Information START

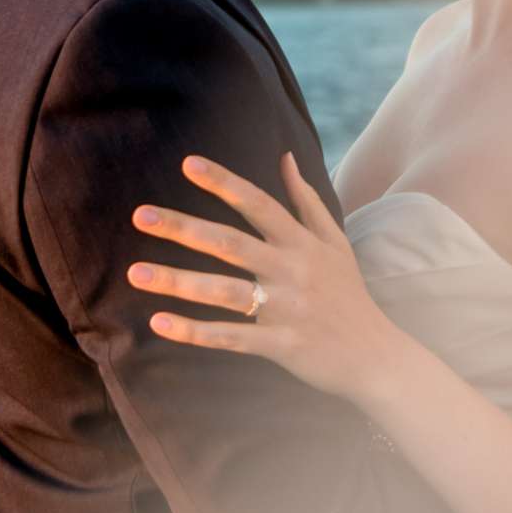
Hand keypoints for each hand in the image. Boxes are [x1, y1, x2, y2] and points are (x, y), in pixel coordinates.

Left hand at [129, 152, 411, 403]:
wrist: (376, 355)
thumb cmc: (348, 295)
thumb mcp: (335, 242)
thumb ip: (306, 200)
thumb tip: (285, 157)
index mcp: (302, 243)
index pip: (258, 204)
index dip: (224, 183)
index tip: (187, 164)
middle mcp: (293, 270)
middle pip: (230, 243)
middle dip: (184, 227)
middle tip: (140, 215)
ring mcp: (286, 308)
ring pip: (224, 291)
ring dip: (178, 281)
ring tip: (135, 273)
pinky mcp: (282, 345)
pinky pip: (231, 337)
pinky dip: (195, 332)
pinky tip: (160, 323)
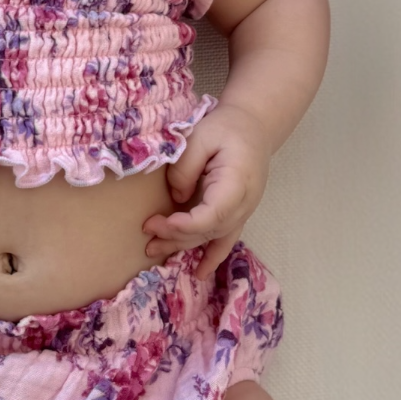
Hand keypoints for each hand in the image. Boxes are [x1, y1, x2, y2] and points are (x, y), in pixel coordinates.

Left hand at [141, 105, 270, 279]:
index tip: (159, 223)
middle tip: (147, 230)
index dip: (185, 224)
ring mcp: (244, 211)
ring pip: (213, 238)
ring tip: (153, 249)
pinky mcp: (238, 214)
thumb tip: (176, 198)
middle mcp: (245, 203)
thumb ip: (186, 167)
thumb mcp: (200, 136)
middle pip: (209, 230)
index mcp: (238, 182)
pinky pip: (226, 240)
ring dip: (184, 246)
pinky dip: (213, 258)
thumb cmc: (226, 128)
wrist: (253, 126)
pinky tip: (200, 273)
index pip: (212, 214)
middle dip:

Information END

Work to complete
Search the entries for the word "ring", then copy every line in which it is found.

Reply
ring mcp: (286, 308)
ring pip: (224, 291)
ring dip: (178, 281)
ring tip: (135, 273)
ring mcp: (244, 211)
ring pip: (213, 238)
ring tip: (153, 249)
ring dip: (184, 246)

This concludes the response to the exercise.